Delayed by a few days because of a technical issue, the Vega 1 rocket was finally, and successfully, launched on flight VV23 at 0136 GMT on 9 October from Centre Spatial Guyanais in Kourou, French Guiana.
Aboard was the 450 kg Airbus DS-built THEOS-2, an Earth Observation System 2 with a 0.50 m resolution for Thailand’s GISTDA – GEO-Informatics & Space Technology Development Agency. The other main satellite payload was the 280 kg NSPO-built Triton spacecraft (aka Formosat-7R) spacecraft for the Taiwan Space Agency (TASA), which is an in-orbit spare for the Formosat 3/Cosmic constellation.

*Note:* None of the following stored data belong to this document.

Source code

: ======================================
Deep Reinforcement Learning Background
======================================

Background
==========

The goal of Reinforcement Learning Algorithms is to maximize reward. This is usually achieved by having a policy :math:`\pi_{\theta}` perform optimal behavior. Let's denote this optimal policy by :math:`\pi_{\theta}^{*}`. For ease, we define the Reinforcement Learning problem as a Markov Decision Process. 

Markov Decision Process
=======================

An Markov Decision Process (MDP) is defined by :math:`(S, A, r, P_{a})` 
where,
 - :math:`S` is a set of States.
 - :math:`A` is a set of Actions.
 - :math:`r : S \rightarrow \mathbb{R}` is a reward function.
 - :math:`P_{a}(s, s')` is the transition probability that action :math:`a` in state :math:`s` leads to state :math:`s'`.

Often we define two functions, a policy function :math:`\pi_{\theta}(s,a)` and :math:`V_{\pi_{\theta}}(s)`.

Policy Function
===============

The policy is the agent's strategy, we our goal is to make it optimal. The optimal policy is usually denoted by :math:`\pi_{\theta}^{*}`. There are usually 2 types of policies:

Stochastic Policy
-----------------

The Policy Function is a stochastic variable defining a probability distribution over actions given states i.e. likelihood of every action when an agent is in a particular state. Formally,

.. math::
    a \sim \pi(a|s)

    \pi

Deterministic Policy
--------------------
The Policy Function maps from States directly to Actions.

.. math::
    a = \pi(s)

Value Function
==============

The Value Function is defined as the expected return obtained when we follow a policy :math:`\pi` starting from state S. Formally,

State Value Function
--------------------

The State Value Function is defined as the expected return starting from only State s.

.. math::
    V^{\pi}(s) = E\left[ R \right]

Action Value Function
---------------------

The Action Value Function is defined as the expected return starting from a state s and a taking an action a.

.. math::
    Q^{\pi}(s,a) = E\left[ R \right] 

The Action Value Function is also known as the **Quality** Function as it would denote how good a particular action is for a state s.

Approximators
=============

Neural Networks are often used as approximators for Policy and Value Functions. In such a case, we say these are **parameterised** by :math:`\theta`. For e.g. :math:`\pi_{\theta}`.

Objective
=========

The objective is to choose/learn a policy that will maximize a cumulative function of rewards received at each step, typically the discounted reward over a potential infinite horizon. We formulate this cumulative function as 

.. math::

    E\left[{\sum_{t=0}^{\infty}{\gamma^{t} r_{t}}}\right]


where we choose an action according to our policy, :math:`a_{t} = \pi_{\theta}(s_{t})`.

In addition to the two main satellite payloads, the Vega flight also carried ten cubesat-class satellites:
- CSC-1 and -2, a pair of 6U-cubesat technology test spacecraft for ISISpace – Innovative Solutions in Space
- ANSER L, ANSER F1 and ANSER F2, water contamination monitoring 3U Cubesats for Spain’s INTA (Instituto Nacional De Tecnica Aerospacial), using ‘airflow’ deflection flaps for orbit manoeuvre
- PRETTY (Passive REflecTomeTry and dosimetry), a 3U Cubesat launched for ESA and built by TU Graz
- MACSAT for OQ Tech of Luxembourg, a narrowband Internet-of-Things communications 6U-Cubesat
- PROBA V-CC (aka PVCC), a remote sensing/vegetation monitoring 6U-Cubesat for ESA
- N3SS for the French space agency CNES, a 3U-Cubesat examining civilian signals intelligence/spectrum use
- ESTCube-2 for Tartu University (Estonia), a 3U-Cubesat to test an electric solar braking sail
The positioning and deployment sequence involved five AVUM upper stage burns. After the second burn, the main payloads, THEOS-2 (Thailand GISTDA) and Formosat-7R (Taiwan TASA), were released in their planned 600 km near polar Sun-synchronous orbit. The first release of the cubesats were of PVCC, CSC-1 and ANSER-F2, followed by three further releases of the other spacecraft.
Update on 16 October: Two spacecraft, ANSER-L and ESTCube-2, failed to separate.